Jones, head of a tiny and obscure church in Gainesville, canceled his plans on Thursday and told NBC's "Today" show in New York he would not burn the Quran, "Not today, not ever."
One man tore pages from the Quran, and set them alight. In another incident, a man tore pages from a copy of the Quran and made vulgar gestures with it. Onlookers were shocked at the sight.
Near Nashville, Tennessee, evangelical Pastor Bob Old and another preacher used lighter fluid and a lighter to burn at least two copies of the Quran in his yard.
However, there were no reports of any arrests.
A few hundred demonstrators gathered across the street from Jones' Dove World Outreach Center church in Gainesville at the time the Quran burning had been scheduled to take place.
Local television showed them carrying signs reading "Dove Doesn't Represent America" and "Burn Candles, Not Korans."

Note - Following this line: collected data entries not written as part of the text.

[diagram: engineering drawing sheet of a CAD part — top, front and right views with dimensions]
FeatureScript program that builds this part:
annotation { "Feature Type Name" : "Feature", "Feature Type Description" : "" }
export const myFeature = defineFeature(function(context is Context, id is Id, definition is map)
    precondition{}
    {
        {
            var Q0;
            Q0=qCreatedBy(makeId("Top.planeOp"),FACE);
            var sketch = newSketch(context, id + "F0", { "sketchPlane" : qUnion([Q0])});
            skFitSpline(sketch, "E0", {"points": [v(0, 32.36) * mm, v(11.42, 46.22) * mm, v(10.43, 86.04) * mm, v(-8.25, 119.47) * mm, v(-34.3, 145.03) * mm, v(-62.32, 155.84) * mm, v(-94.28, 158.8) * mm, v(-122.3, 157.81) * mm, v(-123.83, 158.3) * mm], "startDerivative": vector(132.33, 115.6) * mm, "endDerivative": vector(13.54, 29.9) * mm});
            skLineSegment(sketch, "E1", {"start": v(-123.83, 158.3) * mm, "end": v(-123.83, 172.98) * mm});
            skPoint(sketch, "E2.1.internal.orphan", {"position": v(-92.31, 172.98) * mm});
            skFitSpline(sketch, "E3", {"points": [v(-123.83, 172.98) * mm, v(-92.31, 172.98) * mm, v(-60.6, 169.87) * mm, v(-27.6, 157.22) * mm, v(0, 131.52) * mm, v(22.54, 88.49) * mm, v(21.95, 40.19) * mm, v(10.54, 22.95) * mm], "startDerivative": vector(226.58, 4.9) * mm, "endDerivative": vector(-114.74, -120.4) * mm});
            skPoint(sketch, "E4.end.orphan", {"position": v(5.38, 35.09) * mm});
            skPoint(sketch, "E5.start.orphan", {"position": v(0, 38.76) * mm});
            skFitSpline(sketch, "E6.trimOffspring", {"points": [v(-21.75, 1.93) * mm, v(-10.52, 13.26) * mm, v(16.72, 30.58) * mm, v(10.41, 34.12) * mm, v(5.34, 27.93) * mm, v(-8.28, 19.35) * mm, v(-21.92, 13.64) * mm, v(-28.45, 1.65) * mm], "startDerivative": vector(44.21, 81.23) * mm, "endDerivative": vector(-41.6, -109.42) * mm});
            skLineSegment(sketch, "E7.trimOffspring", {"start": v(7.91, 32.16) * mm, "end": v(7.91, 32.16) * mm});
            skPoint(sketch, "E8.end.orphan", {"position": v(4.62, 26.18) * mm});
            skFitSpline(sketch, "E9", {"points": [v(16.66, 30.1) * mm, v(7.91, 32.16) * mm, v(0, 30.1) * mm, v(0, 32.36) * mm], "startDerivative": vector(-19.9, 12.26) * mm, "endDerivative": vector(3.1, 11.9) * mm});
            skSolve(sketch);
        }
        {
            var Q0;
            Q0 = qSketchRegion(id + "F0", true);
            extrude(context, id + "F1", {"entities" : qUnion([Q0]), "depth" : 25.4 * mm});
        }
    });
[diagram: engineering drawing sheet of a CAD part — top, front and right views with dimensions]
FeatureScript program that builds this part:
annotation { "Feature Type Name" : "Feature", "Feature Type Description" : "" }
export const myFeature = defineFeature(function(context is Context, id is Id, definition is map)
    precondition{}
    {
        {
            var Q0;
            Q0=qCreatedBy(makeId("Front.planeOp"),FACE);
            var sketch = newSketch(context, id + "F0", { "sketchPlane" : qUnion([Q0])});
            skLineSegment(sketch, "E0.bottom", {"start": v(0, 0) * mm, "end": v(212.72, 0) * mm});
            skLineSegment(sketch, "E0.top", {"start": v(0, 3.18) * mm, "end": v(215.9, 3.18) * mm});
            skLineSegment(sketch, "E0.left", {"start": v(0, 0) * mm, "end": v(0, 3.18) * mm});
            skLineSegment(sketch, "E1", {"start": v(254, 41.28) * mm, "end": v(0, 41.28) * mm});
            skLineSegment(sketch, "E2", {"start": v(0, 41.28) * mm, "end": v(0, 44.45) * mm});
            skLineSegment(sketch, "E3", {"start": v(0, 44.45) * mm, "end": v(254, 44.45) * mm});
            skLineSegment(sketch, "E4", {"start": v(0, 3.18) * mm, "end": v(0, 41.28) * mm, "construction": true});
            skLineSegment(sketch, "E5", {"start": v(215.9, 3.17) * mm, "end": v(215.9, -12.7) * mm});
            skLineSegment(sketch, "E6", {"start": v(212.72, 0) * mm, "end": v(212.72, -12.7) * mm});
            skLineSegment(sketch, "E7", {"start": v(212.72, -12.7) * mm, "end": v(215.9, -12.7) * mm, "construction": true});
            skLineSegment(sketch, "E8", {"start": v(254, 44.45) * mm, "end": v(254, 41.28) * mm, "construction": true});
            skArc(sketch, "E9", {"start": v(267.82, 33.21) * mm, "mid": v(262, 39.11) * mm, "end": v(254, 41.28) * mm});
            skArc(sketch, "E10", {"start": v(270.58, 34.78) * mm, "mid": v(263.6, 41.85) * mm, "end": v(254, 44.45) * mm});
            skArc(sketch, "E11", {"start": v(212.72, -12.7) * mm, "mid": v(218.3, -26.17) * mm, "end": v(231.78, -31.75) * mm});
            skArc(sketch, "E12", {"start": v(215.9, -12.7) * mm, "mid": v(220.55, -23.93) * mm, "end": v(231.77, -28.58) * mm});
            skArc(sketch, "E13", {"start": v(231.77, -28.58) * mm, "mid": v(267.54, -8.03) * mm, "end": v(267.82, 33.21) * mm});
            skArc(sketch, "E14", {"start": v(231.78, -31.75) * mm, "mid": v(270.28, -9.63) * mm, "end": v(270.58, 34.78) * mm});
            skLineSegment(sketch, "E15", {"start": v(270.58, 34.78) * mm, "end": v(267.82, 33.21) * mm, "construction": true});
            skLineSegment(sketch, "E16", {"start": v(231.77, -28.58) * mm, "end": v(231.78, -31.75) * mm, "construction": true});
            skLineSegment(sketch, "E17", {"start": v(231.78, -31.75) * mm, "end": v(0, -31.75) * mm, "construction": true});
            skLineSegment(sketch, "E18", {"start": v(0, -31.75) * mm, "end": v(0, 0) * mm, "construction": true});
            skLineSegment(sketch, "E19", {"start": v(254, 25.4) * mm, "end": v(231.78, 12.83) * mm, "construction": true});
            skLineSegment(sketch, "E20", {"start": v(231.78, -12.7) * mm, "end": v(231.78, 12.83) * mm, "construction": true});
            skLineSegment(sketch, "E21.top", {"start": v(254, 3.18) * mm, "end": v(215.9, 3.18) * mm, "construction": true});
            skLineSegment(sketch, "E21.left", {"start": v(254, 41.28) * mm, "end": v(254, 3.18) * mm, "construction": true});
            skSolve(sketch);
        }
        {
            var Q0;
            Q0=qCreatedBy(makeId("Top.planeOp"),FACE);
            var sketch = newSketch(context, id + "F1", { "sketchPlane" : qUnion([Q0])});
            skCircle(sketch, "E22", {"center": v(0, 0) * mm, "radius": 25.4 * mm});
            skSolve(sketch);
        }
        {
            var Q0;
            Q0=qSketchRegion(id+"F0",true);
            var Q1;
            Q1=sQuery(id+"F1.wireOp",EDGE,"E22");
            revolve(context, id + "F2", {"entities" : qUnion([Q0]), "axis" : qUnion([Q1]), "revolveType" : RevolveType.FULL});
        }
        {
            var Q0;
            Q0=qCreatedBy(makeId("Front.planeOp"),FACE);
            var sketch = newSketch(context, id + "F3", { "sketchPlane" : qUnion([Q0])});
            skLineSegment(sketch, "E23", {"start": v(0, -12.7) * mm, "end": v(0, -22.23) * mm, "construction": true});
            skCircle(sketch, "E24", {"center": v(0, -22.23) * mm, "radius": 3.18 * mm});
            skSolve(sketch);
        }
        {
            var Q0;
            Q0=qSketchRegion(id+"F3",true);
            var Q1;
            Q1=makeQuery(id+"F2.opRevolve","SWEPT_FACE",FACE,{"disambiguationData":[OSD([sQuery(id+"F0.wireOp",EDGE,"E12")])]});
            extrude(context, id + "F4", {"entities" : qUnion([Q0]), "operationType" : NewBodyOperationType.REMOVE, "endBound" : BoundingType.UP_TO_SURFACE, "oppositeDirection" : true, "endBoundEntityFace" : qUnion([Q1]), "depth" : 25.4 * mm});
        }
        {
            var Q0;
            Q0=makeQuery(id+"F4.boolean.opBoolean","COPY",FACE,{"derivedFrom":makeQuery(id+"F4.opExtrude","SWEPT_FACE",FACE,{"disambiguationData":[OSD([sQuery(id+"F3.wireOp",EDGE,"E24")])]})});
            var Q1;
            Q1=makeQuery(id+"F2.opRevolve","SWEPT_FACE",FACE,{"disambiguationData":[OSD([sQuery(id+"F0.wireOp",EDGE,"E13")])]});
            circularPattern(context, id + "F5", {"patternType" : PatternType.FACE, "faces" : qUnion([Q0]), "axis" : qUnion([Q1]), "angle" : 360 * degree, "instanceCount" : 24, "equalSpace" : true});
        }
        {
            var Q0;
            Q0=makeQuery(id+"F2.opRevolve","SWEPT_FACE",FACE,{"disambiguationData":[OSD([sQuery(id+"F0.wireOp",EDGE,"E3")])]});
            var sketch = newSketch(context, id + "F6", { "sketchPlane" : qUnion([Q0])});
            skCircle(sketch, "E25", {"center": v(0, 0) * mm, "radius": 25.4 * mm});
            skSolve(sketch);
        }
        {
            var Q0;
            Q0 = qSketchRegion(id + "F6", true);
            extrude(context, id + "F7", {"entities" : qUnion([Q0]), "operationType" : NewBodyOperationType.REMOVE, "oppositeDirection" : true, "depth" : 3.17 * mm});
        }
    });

Police said they stopped one man near the church from trying to burn a Quran, but did not arrest him. "He took out a lighter and the book and we grabbed both of them off him," a Gainesville police spokeswoman told Reuters.
PHOTO CAPTION
An Afghan policeman keeps guard as protesters shout slogans during a protest against the planned burning of copies of the Noble Quran by a small U.S. church in Nangarhar province September 10, 2010.